Dagster Pandas Utilities
dagster-pandas is a library within the Dagster ecosystem that provides utilities for working with Pandas DataFrames. It enhances Dagster's capabilities by offering DataFrame-level validation, summary statistics generation, and reliable serialization/deserialization for Pandas objects. Currently at version 0.29.0, its release cadence is tied closely to the main Dagster core releases.
Warnings
- breaking Dagster core and library versions are tightly coupled. While libraries like `dagster-pandas` follow their own semantic versioning, major changes in Dagster core can necessitate upgrades or adjustments in library usage. Always check the Dagster core changelog for breaking changes relevant to your setup.
- gotcha Features such as `create_dagster_pandas_dataframe_type` and `PandasColumn` are often marked as 'beta' or 'preview' in the Dagster API. This means they might introduce breaking changes in minor versions or have behavior changes in patch releases.
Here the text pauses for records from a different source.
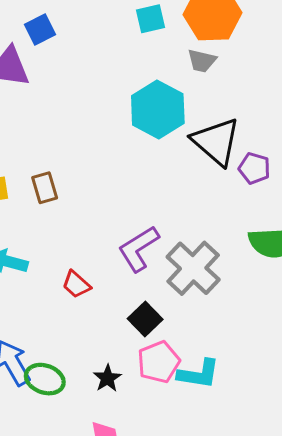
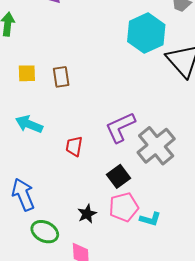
red trapezoid: (76, 284) -> (74, 146), turned 50
cyan L-shape: (199, 374) -> (150, 219), size x0.7
green ellipse: (45, 379) -> (45, 232), moved

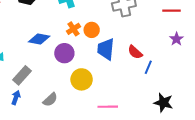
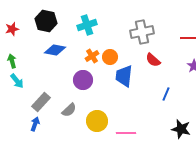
blue diamond: (39, 39) -> (55, 50), moved
red semicircle: (135, 52) -> (153, 60), moved
yellow circle: (82, 79) -> (97, 121), moved
gray semicircle: (50, 100) -> (69, 110), moved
- gotcha Pandas operations, especially on large DataFrames, can be memory-intensive and lead to Out Of Memory (OOM) errors. This is a common pitfall when processing big datasets within Dagster pipelines without proper memory management or architectural considerations.
- gotcha Dagster's layered execution model can sometimes make Python stack traces less developer-friendly, obscuring the direct cause of errors within your Pandas transformation logic.
- gotcha Python version compatibility is crucial. While `dagster-pandas` specifies `Python <3.15, >=3.10`, Dagster core regularly drops support for Python versions that reach End Of Life (EOL). Running on an unsupported Python version can lead to unexpected issues.
Install
-
pip install dagster-pandas
Imports
- asset
from dagster import asset
- Definitions
from dagster import Definitions
- load_assets_from_modules
from dagster import load_assets_from_modules
- create_dagster_pandas_dataframe_type
from dagster_pandas import create_dagster_pandas_dataframe_type
- PandasColumn
from dagster_pandas import PandasColumn
Quickstart
import os
import pandas as pd
from dagster import asset, Definitions, load_assets_from_modules
# --- defs/data/sample_data.csv ---
# name,age,city
# Alice,25,New York
# Bob,35,San Francisco
# Charlie,45,Chicago
# Diana,28,Boston
# --- defs/assets.py ---
@asset
def raw_data_csv() -> pd.DataFrame:
# In a real scenario, this would read from a persistent store, e.g., S3 or a database
# For quickstart, we simulate by creating a DataFrame
data = {
'name': ['Alice', 'Bob', 'Charlie', 'Diana'],
'age': [25, 35, 45, 28],
'city': ['New York', 'San Francisco', 'Chicago', 'Boston']
}
return pd.DataFrame(data)
@asset
def processed_data(raw_data_csv: pd.DataFrame) -> pd.DataFrame:
return raw_data_csv[raw_data_csv['age'] > 30].copy()
# --- definitions.py ---
# Assuming assets.py is in a 'defs' directory or in the same file for quickstart
all_assets = load_assets_from_modules([__name__]) # Load assets from this file
defs = Definitions(assets=all_assets)
# To run this, save as a Python file (e.g., my_project.py) and run:
# dagster dev -f my_project.py
# Then open http://localhost:3000 and materialize 'processed_data'